QUOTED PASSAGE:

Events in Verse Pattern

Hello! I wanted to confirm that this pattern I’m using in Verse is the expected pattern to use for events and to see if there are any other people using events differently.

I’m used to be able to create events more similar to the way most of the “subscribable” events are on the Epic created Verse classes. You subscribe to an event and when it fires, your function gets called. However, I couldn’t find an example of creating and triggering your own “subscribable”. The docs make it sound like your class needs to implement “signalable” and “subscribable” but it’s unclear to me how you create specific events that way. However, I did find the “event” object and I have started to use that.

The event object looks to be created for async contexts and the pattern I started using is as follows

HandlerFunction<private>()<suspends> : void = 
        loop:
            EventPayload : event_payload = AnotherObject.CustomEvent.Await()

            Logger.Print("CustomEvent Tirggered")
           # DO something with the payload

 OnBegin<override>()<suspends>:void=        
        #init logic
        spawn:
            HandlerFunction()

If I need multiple event handlers in the class, I spawn them each individually. This doesn’t feel quite right but it works, so I wanted to see how others are using events and if anyone has figured out the “subscribable” pattern.

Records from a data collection
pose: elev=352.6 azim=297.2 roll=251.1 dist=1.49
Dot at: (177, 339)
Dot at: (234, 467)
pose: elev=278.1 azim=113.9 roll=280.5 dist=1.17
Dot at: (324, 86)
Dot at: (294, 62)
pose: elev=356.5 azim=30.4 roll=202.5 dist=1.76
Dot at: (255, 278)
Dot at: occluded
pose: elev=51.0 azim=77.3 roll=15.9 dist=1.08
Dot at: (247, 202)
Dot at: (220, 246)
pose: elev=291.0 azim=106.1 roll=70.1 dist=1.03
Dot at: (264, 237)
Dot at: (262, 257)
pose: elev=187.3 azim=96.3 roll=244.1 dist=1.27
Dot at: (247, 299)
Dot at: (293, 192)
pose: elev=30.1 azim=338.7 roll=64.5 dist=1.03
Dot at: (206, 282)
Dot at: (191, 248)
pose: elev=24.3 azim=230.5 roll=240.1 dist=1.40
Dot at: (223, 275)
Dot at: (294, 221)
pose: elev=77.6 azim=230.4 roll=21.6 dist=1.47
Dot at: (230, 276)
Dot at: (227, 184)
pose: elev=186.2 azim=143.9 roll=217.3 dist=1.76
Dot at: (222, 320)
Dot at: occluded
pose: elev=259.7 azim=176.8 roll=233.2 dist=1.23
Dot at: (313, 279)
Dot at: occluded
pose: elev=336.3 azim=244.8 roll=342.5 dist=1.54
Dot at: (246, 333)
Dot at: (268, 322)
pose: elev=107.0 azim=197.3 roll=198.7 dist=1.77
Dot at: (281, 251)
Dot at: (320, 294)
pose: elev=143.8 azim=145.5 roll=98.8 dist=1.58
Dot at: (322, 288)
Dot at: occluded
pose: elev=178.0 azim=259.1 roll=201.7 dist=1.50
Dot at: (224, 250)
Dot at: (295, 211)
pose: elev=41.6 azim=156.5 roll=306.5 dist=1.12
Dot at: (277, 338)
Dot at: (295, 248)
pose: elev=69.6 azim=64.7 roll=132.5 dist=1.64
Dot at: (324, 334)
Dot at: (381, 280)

DIRECTIONS:
1 - In the Verse events post, which object did the author find and start using?
2 - List each distinct specifier that appears in angle brackets in the code of the Verse events post.
3 - Write a continuation of the Verse events post, picking up after its final sentence.
These entries are not needed.

ANSWERS TO THE EXERCISE:
1 - The "event" object.

2 - private, suspends, override

3 -
Thanks!

For now, it looks like we’re not able to implement our own “listenable” or “subscribable” interfaces. This post already covered this topic with a workaround.

Hope this helps!

That is helpful, thanks! I think the array of function objects makes sense. I thought there might be a way to officially utilize the interfaces they use on internal classes though.

I guess the follow question I would have is that epic recommends against using “spawn” if you can. In this case, I don’t think I could avoid it. Is there any problem with having a bunch of spawned handlers “awaiting” a bunch of events? Performance or memory wise?

I’m not an expert on memory but Epic also states in their documentation that sometimes there’s just no way around using a “spawn”. They even say that sometimes it’s the best option. So my guess would be that as long as you think everything through and you don’t use hundreds of spawns, you’ll be fine.